The lines to copy run from the one containing "right eye: (173, 300)" to the very end of the records; give them exactly, and only them, without pictures.

__________________________________________________

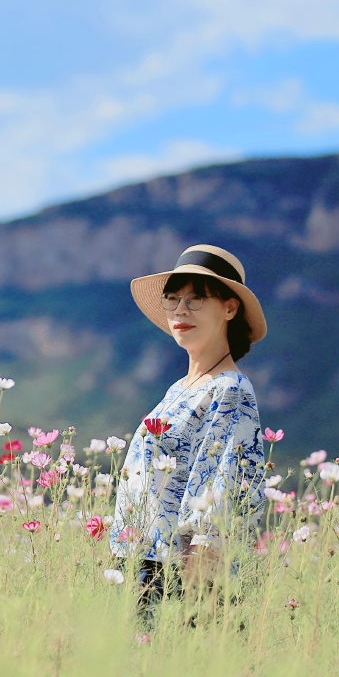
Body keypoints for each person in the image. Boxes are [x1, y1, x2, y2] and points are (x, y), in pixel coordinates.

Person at [109, 244, 267, 626]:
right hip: (140, 562)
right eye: (173, 300)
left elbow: (226, 485)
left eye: (196, 300)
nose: (180, 311)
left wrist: (198, 592)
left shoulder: (230, 389)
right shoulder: (179, 388)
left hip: (177, 572)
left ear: (230, 308)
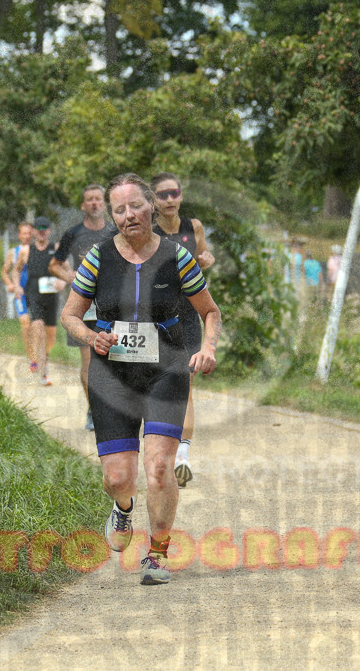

__________________________________________________

**SOLUTION FOR THIS EXERCISE**
right eye: (173, 300)
left elbow: (226, 485)
left eye: (196, 300)
nose: (180, 311)
left wrist: (198, 592)
left shoulder: (230, 389)
right shoulder: (179, 388)
left hip: (177, 572)
left ear: (230, 308)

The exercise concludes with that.